• [Prompt] Return every line of the listing below that contains the word "values". Matches are case-sensitive.

• [Data to use]
· · · · ·

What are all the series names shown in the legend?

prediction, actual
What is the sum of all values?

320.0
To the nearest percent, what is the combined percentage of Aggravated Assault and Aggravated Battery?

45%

· · · · ·

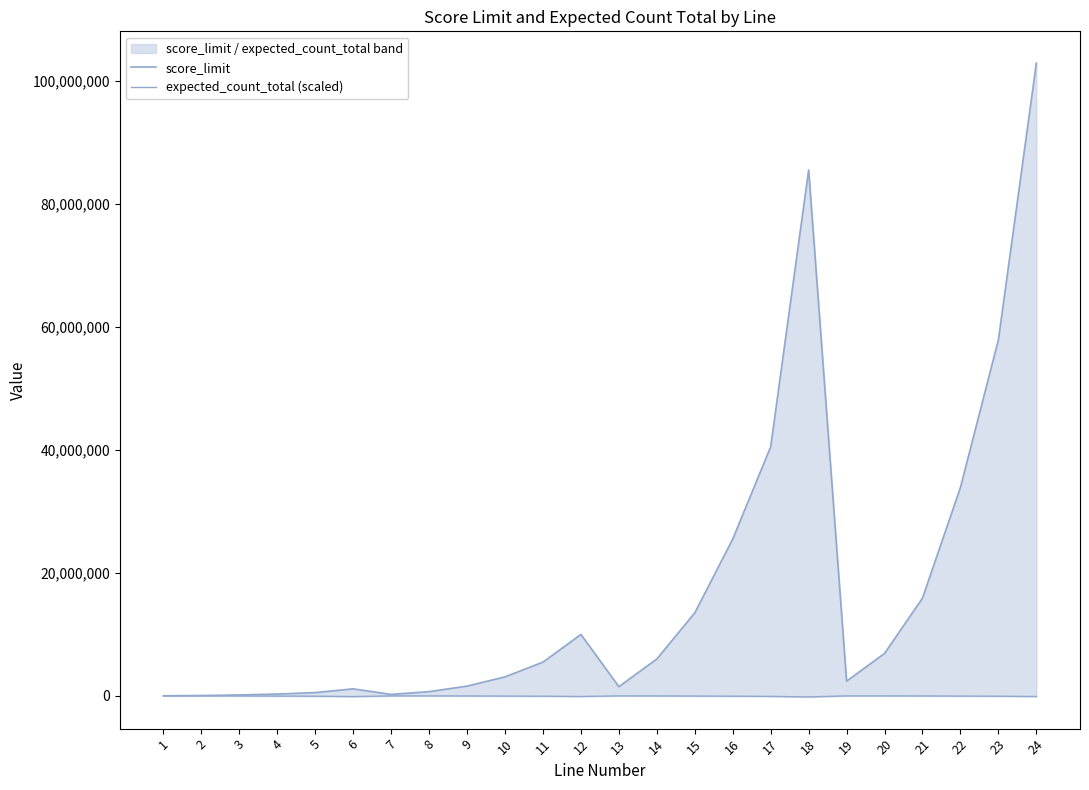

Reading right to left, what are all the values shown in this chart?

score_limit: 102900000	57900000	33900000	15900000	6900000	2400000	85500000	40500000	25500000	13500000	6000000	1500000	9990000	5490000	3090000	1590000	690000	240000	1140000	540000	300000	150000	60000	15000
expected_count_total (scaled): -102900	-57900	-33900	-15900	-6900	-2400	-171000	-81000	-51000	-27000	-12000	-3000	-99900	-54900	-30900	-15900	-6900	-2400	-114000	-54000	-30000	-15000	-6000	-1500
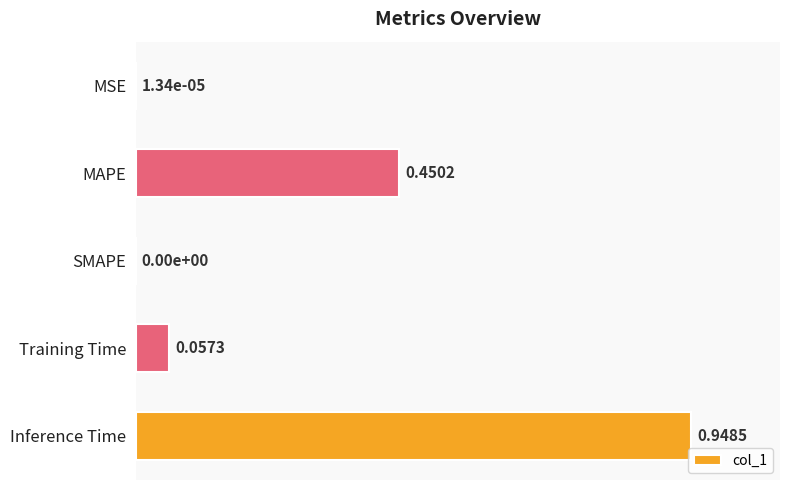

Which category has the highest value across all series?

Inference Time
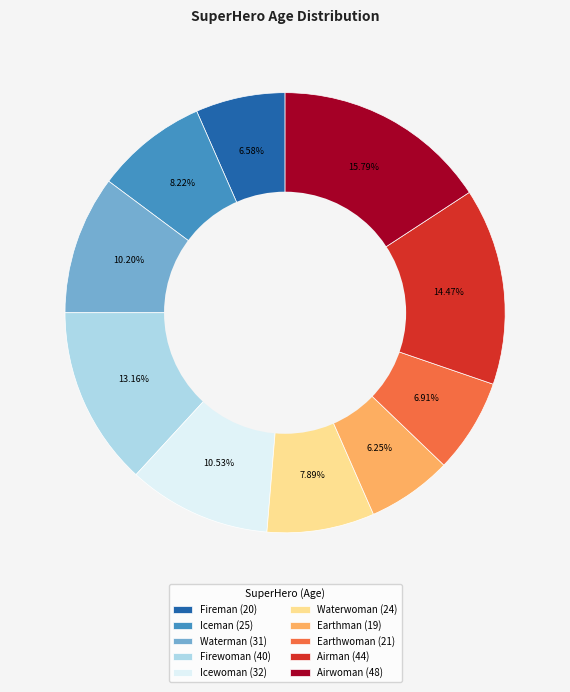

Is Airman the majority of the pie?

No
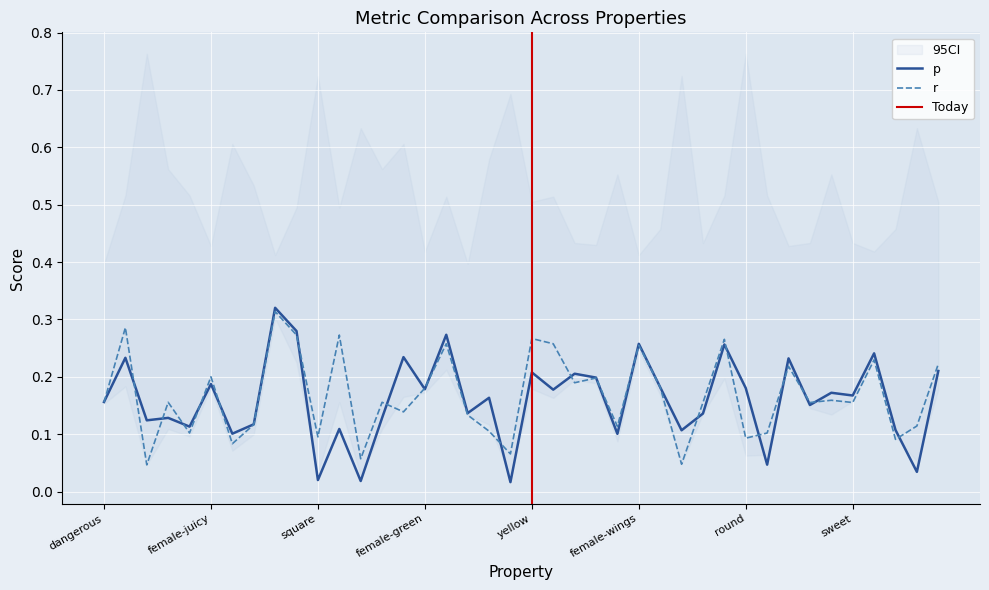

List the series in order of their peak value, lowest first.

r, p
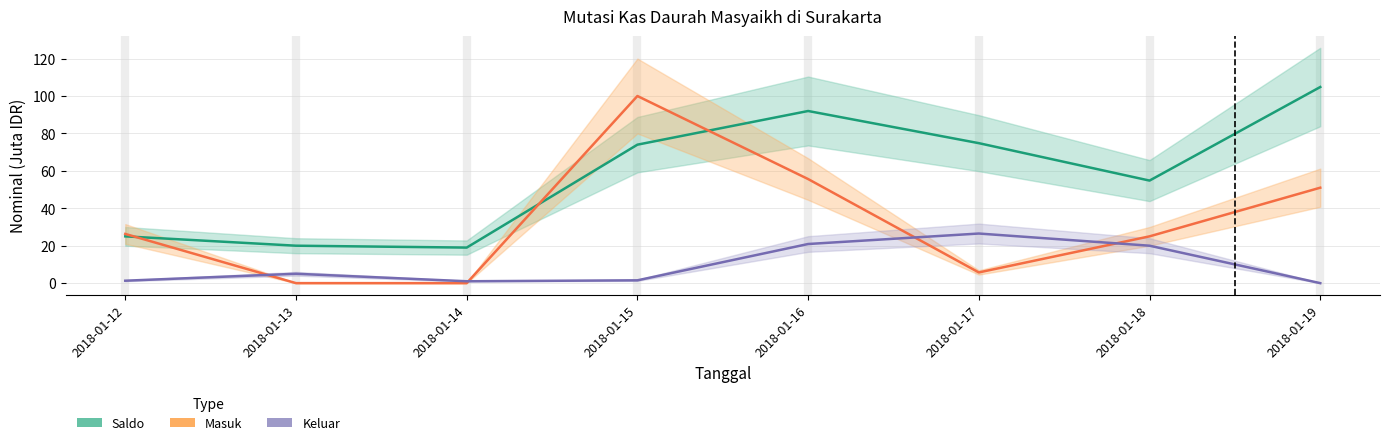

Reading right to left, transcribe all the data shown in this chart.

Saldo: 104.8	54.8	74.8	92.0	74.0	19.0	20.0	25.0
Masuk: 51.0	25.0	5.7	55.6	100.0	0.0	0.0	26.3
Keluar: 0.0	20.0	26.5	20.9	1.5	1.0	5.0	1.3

· · · · ·

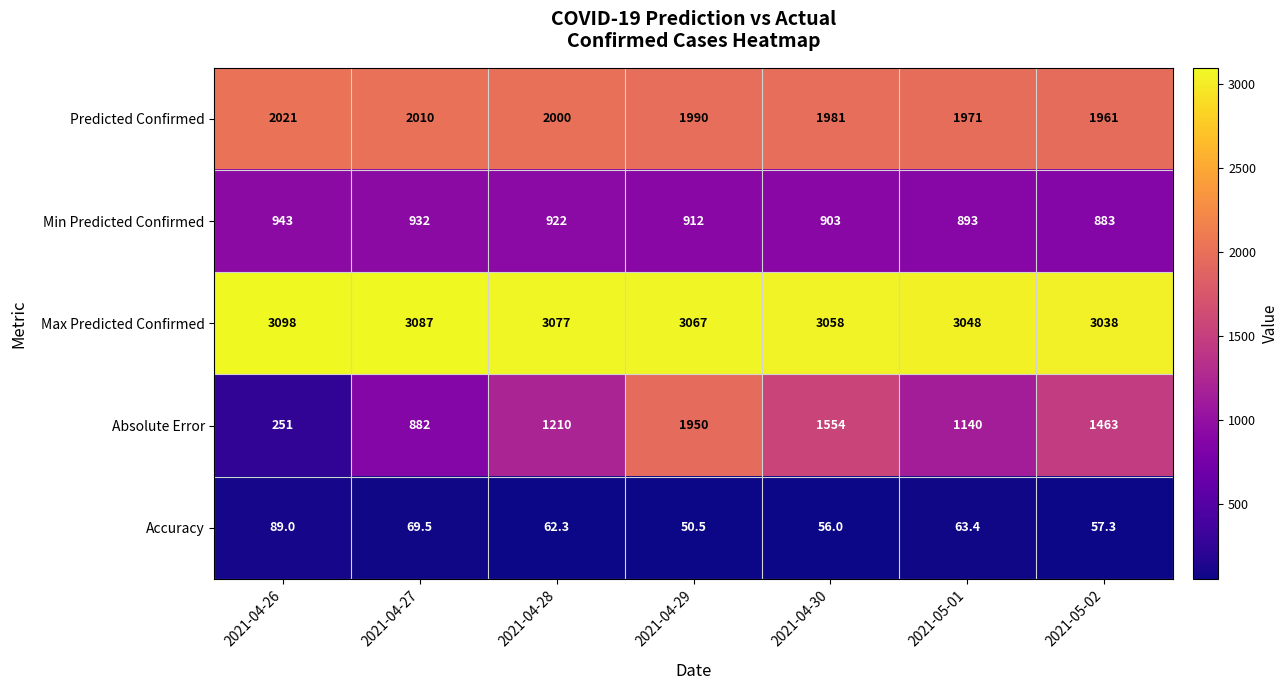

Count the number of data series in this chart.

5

· · · · ·

• [Result for this exercise]
What is the sum of all values?
Reading right to left, what are all the values shown in this chart?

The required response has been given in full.